Panels of mRNAs and miRNAs for decoding molecular mechanisms of Renal Cell Carcinoma (RCC) subtypes utilizing Artificial Intelligence approaches

Abstract

AbstractRenal Cell Carcinoma (RCC) encompasses three histological subtypes, including clear cell RCC (KIRC), papillary RCC (KIRP), and chromophobe RCC (KICH) each of which has different clinical courses, genetic/epigenetic drivers, and therapeutic responses. This study aimed to identify the significant mRNAs and microRNA panels involved in the pathogenesis of RCC subtypes. The mRNA and microRNA transcripts profile were obtained from The Cancer Genome Atlas (TCGA), which were included 611 ccRCC patients, 321 pRCC patients, and 89 chRCC patients for mRNA data and 616 patients in the ccRCC subtype, 326 patients in the pRCC subtype, and 91 patients in the chRCC for miRNA data, respectively. To identify mRNAs and miRNAs, feature selection based on filter and graph algorithms was applied. Then, a deep model was used to classify the subtypes of the RCC. Finally, an association rule mining algorithm was used to disclose features with significant roles to trigger molecular mechanisms to cause RCC subtypes.

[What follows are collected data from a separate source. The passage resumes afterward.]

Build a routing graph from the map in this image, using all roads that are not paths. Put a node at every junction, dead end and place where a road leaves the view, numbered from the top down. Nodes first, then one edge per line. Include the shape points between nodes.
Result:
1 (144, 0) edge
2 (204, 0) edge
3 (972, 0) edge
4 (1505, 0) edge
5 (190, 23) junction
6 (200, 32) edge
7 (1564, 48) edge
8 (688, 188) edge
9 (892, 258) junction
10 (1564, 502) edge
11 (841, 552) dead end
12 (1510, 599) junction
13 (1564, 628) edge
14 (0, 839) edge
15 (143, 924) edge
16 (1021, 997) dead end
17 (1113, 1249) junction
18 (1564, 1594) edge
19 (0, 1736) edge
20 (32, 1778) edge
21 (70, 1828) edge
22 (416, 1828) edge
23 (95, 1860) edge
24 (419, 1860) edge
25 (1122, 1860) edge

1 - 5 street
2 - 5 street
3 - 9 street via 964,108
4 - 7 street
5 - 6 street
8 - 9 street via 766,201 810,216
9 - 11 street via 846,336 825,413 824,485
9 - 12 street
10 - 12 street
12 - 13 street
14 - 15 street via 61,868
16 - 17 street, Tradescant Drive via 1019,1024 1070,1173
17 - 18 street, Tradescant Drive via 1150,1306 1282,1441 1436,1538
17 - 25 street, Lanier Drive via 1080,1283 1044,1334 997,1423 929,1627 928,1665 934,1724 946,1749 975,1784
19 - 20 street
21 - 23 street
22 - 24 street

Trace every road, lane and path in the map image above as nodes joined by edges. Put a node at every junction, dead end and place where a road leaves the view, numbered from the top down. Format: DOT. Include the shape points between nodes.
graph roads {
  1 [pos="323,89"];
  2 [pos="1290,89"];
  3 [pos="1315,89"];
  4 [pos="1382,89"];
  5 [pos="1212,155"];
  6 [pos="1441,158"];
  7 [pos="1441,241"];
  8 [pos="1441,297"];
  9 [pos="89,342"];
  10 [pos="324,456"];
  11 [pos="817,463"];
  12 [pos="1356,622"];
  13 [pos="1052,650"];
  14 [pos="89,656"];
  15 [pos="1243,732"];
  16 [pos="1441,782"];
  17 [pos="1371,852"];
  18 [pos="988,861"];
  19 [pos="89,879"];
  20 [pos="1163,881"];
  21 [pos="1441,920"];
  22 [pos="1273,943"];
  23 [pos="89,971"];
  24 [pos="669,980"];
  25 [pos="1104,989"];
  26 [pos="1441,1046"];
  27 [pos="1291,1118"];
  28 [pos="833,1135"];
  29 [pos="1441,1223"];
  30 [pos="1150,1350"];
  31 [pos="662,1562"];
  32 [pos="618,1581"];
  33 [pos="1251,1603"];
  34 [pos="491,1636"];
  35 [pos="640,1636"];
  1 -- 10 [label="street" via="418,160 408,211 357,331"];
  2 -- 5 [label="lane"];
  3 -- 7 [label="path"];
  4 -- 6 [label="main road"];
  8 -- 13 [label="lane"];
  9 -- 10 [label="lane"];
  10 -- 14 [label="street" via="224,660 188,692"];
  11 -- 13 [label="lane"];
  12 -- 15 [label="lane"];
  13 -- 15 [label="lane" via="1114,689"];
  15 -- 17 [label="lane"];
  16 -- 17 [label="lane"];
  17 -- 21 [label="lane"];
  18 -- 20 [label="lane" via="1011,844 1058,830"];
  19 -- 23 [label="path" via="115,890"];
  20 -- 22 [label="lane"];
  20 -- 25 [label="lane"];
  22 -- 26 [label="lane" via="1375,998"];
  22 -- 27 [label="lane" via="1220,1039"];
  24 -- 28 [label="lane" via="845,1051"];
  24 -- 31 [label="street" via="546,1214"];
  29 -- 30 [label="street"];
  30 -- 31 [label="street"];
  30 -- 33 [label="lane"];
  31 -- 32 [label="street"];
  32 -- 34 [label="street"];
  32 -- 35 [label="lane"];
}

Panels of 77 mRNAs and 73 miRNAs could discriminate the KIRC, KIRP, and KICH subtypes from each other with 92% (F1-score ≥ 0.9, AUC ≥ 0.89) and 95% accuracy (F1-score ≥ 0.93, AUC ≥ 0.95), respectively. The Association Rule Mining analysis could identify miR-28 (repeat count = 2642) and CSN7A (repeat count = 5794) along with the miR-125a (repeat count = 2591) and NMD3 (repeat count = 2306) with the highest repeat counts, in the KIRC and KIRP rules, respectively. This study found new panels of mRNAs and miRNAs to distinguish among RCC subtypes, which were able to provide new insights into the underlying responsible mechanisms for the initiation and progression of KIRC and KIRP. The proposed mRNA and miRNA panels have a high potential to be as biomarkers of RCC subtypes and should be examined in future clinical studies.